Required action
Between the line containing "wettelijke eisen adequaat" and the line containing "zonder afbreuk te" lies a run of lines; give that run again exactly, with both of those lines, and nothing else from the entries below.

Transcribed page contents:
*****
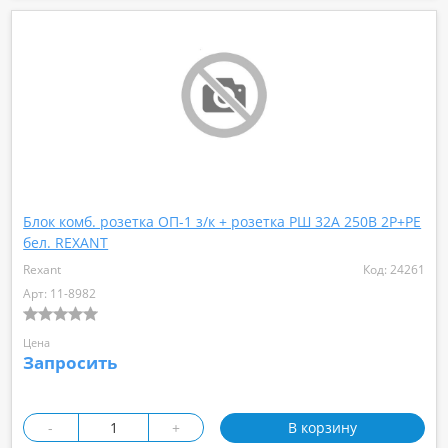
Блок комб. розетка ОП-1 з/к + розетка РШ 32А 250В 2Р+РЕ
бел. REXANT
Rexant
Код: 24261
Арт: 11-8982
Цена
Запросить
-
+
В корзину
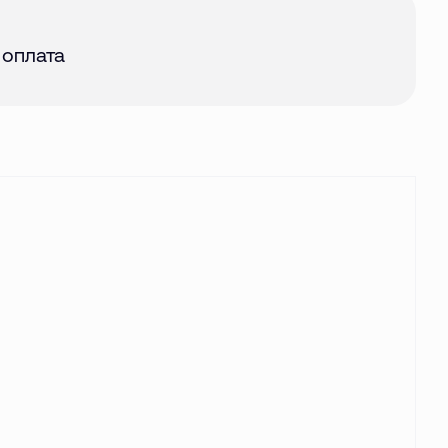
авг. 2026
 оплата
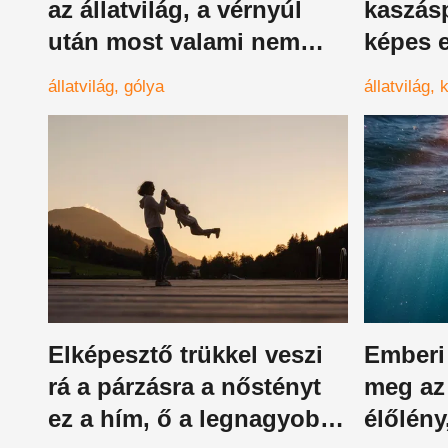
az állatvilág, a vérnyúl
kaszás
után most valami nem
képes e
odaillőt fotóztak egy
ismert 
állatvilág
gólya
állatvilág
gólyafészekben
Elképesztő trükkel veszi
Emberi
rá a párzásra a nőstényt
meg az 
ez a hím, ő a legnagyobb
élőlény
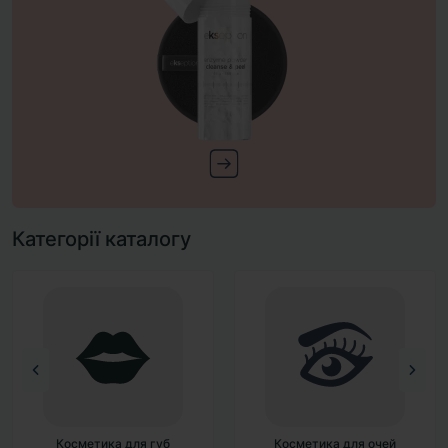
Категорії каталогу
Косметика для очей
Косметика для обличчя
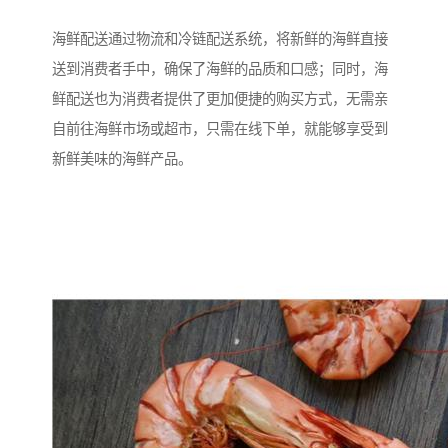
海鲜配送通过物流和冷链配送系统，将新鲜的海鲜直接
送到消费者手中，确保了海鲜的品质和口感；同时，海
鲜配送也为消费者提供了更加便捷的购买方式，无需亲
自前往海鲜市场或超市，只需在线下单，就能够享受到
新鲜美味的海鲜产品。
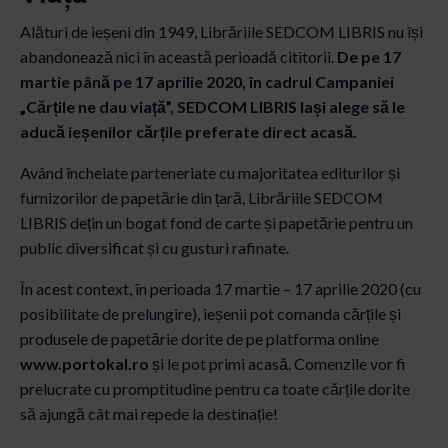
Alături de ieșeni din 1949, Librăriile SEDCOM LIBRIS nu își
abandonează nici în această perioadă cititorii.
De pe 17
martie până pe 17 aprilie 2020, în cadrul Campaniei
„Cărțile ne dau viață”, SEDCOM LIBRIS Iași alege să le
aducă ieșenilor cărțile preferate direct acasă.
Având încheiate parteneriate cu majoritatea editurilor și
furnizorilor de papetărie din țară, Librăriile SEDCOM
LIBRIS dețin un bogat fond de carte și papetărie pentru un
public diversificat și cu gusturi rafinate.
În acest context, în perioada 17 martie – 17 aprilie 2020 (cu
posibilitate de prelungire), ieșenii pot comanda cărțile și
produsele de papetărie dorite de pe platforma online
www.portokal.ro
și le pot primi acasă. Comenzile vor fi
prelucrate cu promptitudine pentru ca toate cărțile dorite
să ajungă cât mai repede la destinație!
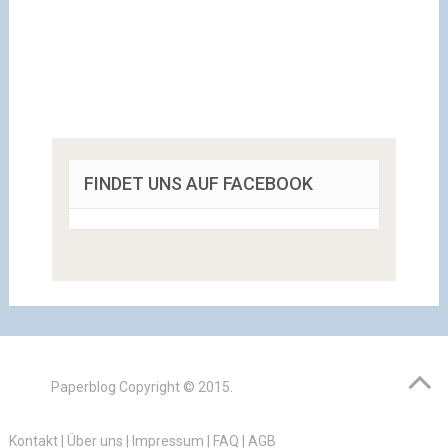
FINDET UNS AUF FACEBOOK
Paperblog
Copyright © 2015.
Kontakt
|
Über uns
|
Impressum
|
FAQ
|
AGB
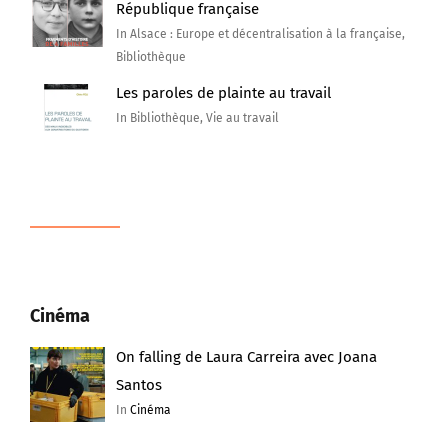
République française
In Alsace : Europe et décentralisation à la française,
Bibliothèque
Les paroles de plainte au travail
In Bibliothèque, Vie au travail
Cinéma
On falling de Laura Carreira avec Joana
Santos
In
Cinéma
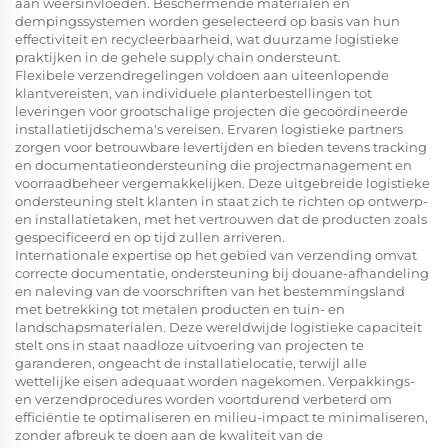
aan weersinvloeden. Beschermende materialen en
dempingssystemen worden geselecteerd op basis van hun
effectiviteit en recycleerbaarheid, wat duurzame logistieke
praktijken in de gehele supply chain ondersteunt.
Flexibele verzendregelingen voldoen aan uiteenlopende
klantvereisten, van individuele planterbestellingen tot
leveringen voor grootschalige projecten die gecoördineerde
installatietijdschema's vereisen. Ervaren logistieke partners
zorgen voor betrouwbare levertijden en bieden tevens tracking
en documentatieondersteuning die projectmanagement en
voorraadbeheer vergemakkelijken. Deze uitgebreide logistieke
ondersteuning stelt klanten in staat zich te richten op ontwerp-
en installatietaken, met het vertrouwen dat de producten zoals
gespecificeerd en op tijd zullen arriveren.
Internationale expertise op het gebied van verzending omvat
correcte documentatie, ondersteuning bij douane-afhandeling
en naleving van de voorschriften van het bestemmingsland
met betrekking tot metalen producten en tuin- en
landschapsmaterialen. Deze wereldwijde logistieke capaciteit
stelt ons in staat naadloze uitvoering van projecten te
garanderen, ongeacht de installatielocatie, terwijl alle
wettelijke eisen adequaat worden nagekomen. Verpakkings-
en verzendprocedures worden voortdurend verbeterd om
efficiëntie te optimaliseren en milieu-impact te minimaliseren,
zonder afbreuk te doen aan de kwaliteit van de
*****
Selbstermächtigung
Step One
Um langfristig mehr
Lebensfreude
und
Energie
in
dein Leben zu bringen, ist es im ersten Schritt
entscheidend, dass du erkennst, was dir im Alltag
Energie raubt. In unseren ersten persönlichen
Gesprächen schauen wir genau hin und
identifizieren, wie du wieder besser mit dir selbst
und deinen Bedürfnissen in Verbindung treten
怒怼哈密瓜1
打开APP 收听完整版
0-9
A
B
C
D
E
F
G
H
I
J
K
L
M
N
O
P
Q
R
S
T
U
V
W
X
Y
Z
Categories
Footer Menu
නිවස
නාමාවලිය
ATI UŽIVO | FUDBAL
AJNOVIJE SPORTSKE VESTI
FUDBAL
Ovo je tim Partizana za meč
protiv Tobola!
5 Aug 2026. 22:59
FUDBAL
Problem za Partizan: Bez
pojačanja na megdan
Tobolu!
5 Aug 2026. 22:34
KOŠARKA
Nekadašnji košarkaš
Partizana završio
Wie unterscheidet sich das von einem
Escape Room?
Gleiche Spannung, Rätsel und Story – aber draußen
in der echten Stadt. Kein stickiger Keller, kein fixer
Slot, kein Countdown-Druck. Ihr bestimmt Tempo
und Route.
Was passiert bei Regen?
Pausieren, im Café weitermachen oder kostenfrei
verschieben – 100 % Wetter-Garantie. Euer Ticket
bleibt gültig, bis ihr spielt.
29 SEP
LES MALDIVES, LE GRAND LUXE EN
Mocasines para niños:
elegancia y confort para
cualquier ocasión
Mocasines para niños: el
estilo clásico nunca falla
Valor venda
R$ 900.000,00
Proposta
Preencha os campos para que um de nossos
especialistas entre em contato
*****
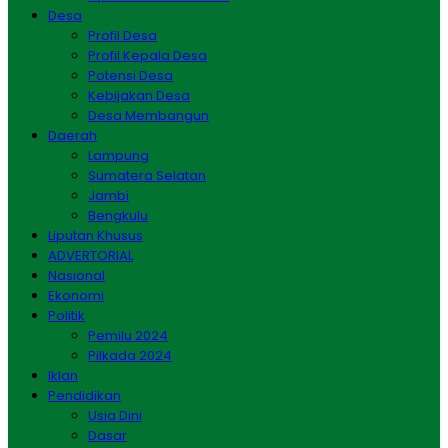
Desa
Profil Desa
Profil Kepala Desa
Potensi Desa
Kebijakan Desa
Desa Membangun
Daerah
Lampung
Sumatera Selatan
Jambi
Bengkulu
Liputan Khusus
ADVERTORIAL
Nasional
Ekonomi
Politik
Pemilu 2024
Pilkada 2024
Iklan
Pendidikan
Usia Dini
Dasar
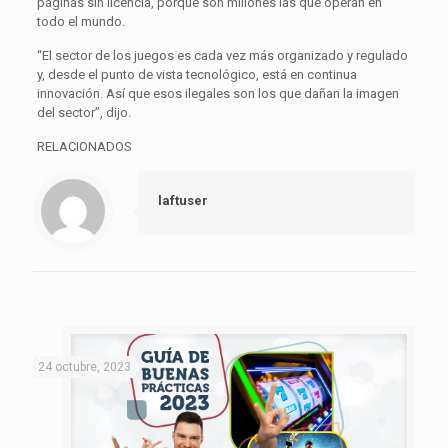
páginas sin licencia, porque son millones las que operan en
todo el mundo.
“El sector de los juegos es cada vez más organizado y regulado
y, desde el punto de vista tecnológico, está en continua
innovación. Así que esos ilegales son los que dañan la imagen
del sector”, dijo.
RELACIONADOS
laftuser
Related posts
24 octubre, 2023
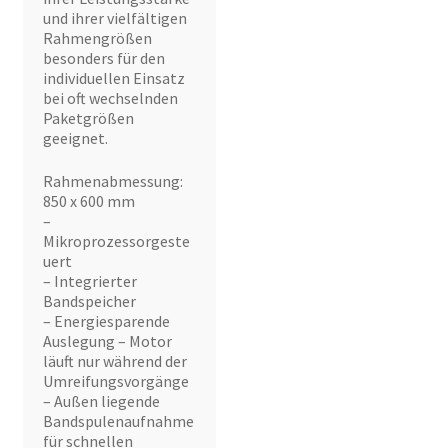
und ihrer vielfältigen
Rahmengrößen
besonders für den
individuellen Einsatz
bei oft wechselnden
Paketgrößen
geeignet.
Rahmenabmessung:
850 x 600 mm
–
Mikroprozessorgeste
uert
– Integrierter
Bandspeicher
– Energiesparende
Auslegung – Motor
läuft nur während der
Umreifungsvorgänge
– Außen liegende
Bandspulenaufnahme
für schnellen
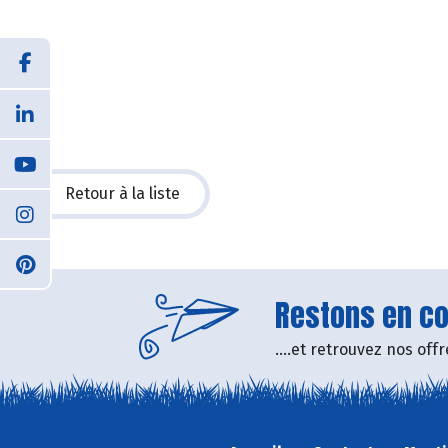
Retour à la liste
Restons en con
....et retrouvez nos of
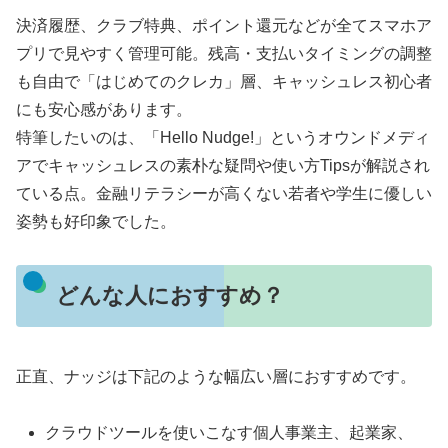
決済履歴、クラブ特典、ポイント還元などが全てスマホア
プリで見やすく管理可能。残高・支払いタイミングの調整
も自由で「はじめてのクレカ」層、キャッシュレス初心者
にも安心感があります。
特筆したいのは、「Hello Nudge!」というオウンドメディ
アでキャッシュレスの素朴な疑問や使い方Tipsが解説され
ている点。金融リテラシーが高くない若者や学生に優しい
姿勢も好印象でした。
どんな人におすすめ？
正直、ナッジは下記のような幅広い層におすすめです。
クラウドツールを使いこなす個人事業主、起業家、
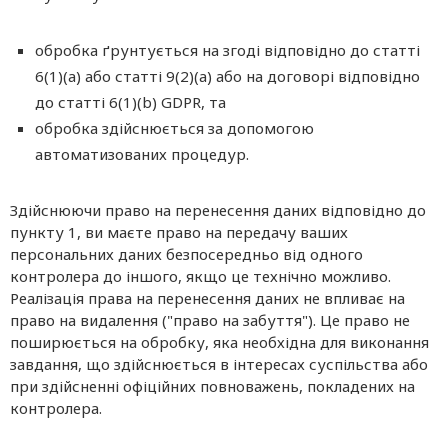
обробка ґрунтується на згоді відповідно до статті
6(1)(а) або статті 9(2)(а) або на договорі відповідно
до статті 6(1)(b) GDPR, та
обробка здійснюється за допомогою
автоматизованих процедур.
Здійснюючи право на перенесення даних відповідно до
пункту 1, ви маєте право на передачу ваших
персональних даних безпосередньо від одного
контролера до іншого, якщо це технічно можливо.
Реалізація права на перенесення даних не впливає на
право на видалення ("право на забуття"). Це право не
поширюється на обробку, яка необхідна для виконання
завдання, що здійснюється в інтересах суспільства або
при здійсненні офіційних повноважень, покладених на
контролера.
*****
Answer below
wettelijke eisen adequaat worden nagekomen. Verpakkings-
en verzendprocedures worden voortdurend verbeterd om
efficiëntie te optimaliseren en milieu-impact te minimaliseren,
zonder afbreuk te doen aan de kwaliteit van de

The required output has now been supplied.